» **TASK OBJECTIVE**
Copy all lines in the data that contain the string "linejoin".

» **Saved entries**

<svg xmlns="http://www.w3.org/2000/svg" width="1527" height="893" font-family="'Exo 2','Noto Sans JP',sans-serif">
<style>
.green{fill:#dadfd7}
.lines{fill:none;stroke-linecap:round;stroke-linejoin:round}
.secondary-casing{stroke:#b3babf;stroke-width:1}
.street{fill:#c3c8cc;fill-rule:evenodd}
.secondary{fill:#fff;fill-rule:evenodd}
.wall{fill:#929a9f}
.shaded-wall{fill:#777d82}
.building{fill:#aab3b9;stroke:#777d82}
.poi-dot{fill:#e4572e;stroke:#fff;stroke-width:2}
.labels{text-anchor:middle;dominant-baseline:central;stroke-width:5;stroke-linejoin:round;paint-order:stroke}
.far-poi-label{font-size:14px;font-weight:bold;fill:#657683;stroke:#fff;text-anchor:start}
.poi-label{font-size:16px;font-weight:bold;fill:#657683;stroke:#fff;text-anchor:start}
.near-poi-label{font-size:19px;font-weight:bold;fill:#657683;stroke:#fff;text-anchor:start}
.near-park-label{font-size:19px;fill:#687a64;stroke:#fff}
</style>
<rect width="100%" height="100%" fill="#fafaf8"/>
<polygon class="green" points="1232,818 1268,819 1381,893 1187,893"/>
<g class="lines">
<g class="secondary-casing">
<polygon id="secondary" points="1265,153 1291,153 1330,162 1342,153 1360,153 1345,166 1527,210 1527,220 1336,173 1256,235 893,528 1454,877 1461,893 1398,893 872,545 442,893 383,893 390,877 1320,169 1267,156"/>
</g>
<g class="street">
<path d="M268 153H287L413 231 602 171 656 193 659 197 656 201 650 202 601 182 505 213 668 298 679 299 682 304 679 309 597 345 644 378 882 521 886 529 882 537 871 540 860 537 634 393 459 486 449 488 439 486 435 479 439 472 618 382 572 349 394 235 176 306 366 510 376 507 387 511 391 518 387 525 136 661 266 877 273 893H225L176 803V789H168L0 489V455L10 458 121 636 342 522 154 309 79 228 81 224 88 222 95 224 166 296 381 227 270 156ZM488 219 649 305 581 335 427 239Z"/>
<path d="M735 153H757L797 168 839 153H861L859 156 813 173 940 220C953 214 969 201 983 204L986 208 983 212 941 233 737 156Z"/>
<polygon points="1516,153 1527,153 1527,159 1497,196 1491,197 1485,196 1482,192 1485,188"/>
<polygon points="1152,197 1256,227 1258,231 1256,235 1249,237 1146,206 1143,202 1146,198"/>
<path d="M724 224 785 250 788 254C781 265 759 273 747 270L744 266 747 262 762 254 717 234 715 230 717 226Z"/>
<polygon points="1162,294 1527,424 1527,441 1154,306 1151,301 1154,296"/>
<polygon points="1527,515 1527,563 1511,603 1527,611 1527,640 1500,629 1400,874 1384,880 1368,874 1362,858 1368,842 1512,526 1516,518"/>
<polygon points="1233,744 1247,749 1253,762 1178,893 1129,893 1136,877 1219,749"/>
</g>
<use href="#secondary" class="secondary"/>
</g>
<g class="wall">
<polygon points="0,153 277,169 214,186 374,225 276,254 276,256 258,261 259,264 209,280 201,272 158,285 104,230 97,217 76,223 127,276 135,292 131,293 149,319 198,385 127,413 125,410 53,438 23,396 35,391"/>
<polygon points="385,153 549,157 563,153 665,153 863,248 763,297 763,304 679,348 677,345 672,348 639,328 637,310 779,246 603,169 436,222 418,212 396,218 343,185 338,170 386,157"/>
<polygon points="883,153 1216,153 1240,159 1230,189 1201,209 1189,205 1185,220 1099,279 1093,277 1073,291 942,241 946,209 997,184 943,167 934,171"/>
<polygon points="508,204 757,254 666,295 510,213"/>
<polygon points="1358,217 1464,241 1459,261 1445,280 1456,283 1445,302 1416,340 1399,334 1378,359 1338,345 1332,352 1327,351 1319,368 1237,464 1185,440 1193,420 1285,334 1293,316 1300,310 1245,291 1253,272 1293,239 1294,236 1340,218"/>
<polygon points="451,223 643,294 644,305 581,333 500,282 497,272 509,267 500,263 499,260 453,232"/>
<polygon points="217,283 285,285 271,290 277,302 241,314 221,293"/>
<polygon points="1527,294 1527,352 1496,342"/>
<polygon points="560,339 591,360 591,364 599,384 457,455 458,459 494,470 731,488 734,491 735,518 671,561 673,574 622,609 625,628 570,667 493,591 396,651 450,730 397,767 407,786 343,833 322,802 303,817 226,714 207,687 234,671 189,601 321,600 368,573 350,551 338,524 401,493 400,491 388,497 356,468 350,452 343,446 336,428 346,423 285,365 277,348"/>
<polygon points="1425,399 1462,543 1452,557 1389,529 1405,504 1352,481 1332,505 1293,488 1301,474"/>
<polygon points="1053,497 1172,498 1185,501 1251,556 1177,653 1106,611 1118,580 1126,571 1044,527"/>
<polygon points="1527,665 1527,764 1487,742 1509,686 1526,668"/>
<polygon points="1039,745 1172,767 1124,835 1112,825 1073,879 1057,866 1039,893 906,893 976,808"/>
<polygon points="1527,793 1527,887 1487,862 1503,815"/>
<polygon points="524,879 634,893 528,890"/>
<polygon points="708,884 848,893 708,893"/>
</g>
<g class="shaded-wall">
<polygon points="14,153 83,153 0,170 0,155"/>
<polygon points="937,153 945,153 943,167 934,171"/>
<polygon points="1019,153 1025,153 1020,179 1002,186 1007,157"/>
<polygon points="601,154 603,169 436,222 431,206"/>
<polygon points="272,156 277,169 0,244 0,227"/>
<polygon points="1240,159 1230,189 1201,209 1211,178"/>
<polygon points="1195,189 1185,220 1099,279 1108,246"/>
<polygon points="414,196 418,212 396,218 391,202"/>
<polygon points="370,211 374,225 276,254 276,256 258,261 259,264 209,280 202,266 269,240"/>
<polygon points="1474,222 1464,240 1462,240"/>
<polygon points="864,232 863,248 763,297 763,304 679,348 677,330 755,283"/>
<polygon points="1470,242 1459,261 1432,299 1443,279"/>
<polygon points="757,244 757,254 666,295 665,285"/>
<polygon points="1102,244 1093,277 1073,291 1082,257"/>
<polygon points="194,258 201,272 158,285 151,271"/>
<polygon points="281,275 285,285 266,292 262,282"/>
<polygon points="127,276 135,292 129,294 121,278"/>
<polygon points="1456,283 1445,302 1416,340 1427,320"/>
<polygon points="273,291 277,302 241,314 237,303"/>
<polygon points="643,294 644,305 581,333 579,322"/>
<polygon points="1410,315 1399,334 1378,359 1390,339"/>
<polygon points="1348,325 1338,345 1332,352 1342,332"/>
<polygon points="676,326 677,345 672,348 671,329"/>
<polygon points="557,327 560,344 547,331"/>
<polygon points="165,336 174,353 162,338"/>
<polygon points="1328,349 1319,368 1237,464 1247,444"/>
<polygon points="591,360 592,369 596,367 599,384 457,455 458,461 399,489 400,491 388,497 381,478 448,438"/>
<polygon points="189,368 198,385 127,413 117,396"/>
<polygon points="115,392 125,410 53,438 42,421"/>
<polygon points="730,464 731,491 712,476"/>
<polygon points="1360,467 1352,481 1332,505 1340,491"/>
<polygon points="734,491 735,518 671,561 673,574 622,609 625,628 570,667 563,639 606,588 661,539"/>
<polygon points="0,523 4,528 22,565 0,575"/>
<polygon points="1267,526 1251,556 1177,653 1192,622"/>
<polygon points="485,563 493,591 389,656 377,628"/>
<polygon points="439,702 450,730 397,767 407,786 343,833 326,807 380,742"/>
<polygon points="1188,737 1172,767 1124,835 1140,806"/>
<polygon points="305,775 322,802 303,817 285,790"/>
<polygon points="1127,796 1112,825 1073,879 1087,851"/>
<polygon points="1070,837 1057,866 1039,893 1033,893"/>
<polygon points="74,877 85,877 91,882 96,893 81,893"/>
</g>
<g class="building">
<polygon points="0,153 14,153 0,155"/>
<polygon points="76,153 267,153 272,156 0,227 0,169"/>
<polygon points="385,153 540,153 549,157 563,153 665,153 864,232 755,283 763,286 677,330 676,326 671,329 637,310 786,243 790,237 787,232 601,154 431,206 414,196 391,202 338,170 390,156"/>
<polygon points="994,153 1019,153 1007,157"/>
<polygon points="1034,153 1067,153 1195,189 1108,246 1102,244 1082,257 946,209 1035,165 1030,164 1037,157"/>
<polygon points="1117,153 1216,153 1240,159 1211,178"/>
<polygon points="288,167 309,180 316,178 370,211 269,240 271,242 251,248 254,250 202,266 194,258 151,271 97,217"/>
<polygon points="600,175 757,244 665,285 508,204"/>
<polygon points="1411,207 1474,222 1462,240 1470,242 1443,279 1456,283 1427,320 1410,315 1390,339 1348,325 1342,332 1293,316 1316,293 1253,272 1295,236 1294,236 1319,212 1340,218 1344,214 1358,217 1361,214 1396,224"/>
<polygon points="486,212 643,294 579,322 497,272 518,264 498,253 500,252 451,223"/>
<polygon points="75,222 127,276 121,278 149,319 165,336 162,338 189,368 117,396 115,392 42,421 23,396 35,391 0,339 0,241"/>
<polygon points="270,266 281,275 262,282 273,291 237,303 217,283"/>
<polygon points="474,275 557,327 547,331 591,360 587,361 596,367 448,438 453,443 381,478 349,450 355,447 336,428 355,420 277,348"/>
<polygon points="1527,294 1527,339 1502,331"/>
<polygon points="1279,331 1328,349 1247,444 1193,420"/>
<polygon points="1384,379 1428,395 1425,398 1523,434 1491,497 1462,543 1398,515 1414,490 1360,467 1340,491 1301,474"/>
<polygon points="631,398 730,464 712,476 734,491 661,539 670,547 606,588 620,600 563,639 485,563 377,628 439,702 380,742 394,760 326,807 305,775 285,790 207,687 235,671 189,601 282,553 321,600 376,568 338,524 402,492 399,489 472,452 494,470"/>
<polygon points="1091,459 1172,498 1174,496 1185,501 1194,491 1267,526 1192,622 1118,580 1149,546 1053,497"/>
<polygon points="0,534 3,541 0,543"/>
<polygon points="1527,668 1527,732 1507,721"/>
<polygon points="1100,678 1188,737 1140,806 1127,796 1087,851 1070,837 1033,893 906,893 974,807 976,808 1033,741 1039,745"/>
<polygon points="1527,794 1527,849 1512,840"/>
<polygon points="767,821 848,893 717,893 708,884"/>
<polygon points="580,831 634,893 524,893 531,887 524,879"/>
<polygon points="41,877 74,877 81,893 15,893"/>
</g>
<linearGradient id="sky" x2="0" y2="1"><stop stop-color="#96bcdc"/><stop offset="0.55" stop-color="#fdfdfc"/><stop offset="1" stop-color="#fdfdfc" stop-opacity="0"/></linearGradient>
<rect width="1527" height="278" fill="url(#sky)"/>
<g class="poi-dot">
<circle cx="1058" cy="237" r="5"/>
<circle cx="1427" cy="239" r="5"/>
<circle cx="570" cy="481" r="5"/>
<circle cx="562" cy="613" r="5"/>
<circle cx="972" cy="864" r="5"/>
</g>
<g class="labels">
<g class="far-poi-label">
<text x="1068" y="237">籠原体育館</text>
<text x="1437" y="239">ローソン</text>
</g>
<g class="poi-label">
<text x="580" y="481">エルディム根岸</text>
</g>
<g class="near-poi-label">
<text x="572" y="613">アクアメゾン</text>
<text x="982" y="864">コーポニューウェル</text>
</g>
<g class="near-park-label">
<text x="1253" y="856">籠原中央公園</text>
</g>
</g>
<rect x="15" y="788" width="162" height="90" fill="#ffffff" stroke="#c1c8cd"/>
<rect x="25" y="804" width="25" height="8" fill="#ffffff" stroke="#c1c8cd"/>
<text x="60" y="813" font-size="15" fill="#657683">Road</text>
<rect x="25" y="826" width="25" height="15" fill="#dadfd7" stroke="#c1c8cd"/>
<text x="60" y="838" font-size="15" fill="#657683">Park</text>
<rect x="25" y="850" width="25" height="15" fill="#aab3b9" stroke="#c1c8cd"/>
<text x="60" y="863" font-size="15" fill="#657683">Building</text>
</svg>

» **ANSWER SECTION**
.lines{fill:none;stroke-linecap:round;stroke-linejoin:round}
.labels{text-anchor:middle;dominant-baseline:central;stroke-width:5;stroke-linejoin:round;paint-order:stroke}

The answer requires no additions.